**TEXTO PARA LEITURA**
───
A CURA DA CRIANÇA INTERIOR
- Tiago Bueno
- 11 de ago. de 2020
- 15 min de leitura
Atualizado: 8 de set. de 2020
“A criança que fui chora na estrada.
Deixei-a ali quando vim ser quem sou
Mas hoje, vendo que o que sou é nada
Quero ir buscar quem fui onde ficou.”
Fernando Pessoa
Este texto pretende ser o primeiro de uma série que trago ao público do “Odara Terra de Cura”, cuja finalidade é oferecer reflexões sobre o tema, tão importante, que é o desenvolvimento da inteligência emocional. Ao mesmo tempo em que apresento algo profundamente vivencial, cuido também para que não falte a investigação rigorosa, de modo a fornecer um solo firme ao leitor que dá seus primeiros passos nessa zona de conhecimento.
Em determinado momento de minha vida, depois que tive a experiência que lhes descrevo neste artigo, encontrei uma luz diferente, que me fez, por um lado, contestar muitas coisas que aprendi nas religiões e filosofias tradicionais, e que, por outro, me iniciou no caminho da autoria e da produção de pensamento autêntico. A verdade é que, para mim, o autoconhecimento proporcionou construir as coisas de baixo para cima, dentro de mim mesmo. E para fazer isso, muitas vezes tive que passar por uma solidão interior, na qual estava totalmente voltado para mim mesmo, de modo a realmente extrair a força que habitava em meu interior, e não nas ideias e opiniões dos outros.
Apoio das emoções
Nossa consciência frequentemente faz um giro de 180 graus, quando imediatamente encontra as partes dentro de nós com as quais temos tantos problemas. Isto pode ser uma solidão profunda ou ansiedade. Mas também pode consistir de sentimentos de desassossego, raiva, tristeza e medo. Neste ponto da jornada, justamente quando estamos comprometidos com o crescimento da nossa consciência, é muito importante não expulsarmos estes aspectos desagradáveis de dentro de nós, mas ficarmos com eles, acompanhando-os e orientando-os, como um pai faz com uma criança.
───
**DADOS DE CONSULTA**
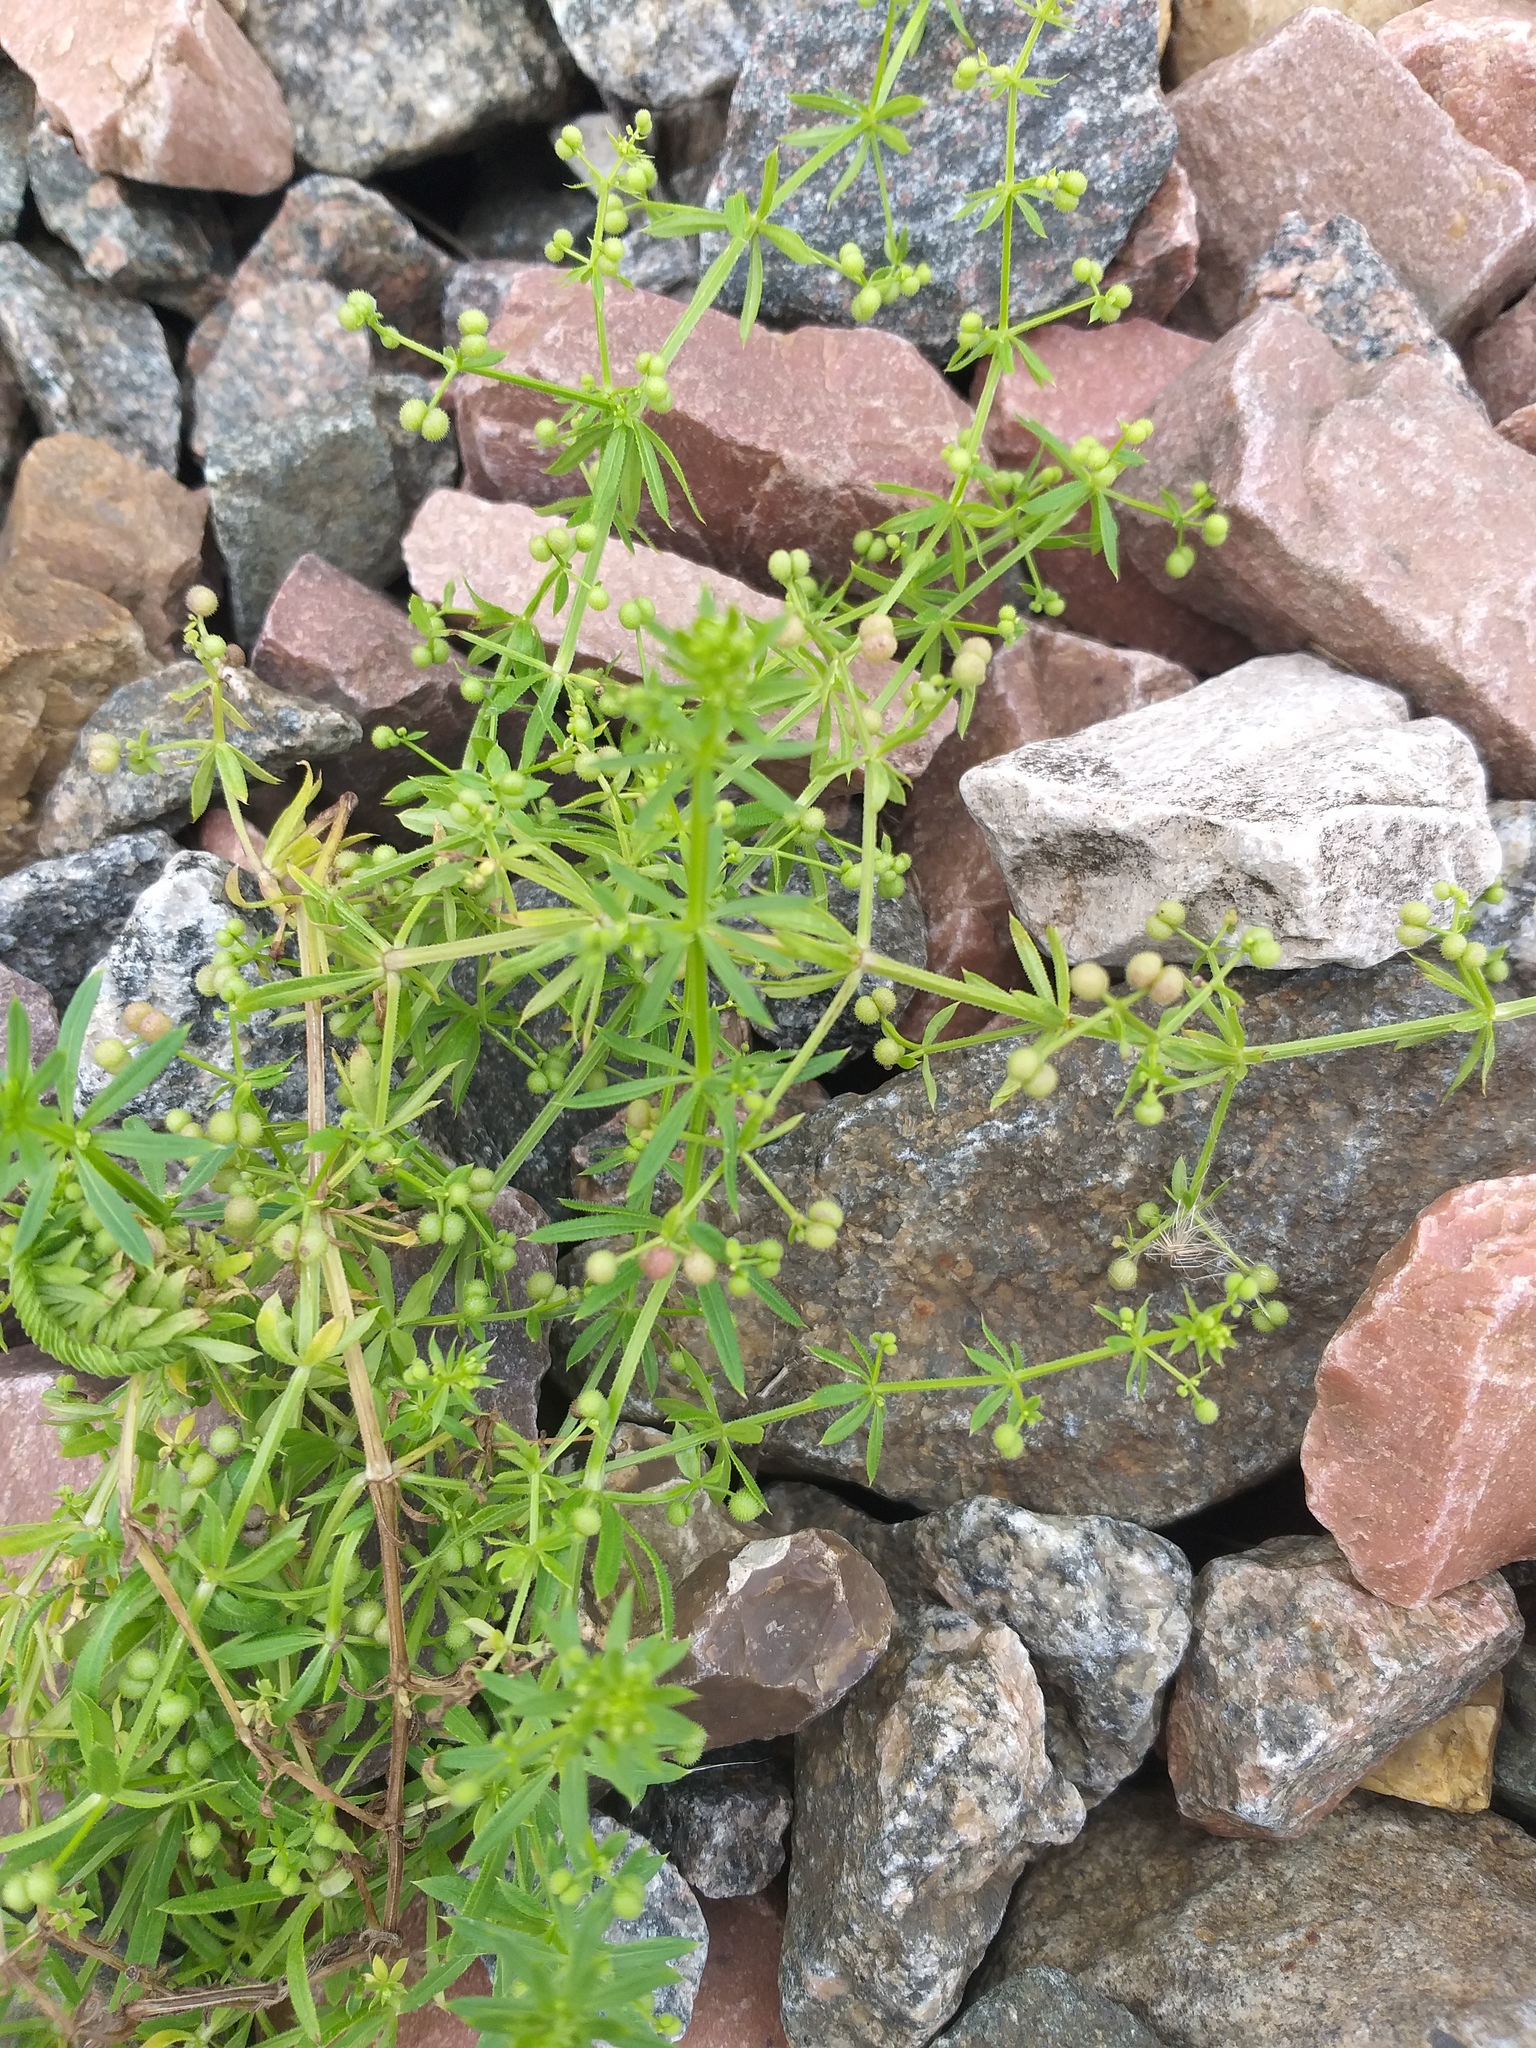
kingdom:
───
**TAREFAS A FAZER**
[1] No texto sobre a cura da criança interior, qual é a finalidade da série que começa com ele?
[2] Transcreva do texto sobre a cura da criança interior tudo o que vai desde "Deixei-a ali quando" até "zona de conhecimento.".

**RESPOSTAS**
[1] Oferecer reflexões sobre o desenvolvimento da inteligência emocional.

[2]
Deixei-a ali quando vim ser quem sou
Mas hoje, vendo que o que sou é nada
Quero ir buscar quem fui onde ficou.”
Fernando Pessoa
Este texto pretende ser o primeiro de uma série que trago ao público do “Odara Terra de Cura”, cuja finalidade é oferecer reflexões sobre o tema, tão importante, que é o desenvolvimento da inteligência emocional. Ao mesmo tempo em que apresento algo profundamente vivencial, cuido também para que não falte a investigação rigorosa, de modo a fornecer um solo firme ao leitor que dá seus primeiros passos nessa zona de conhecimento.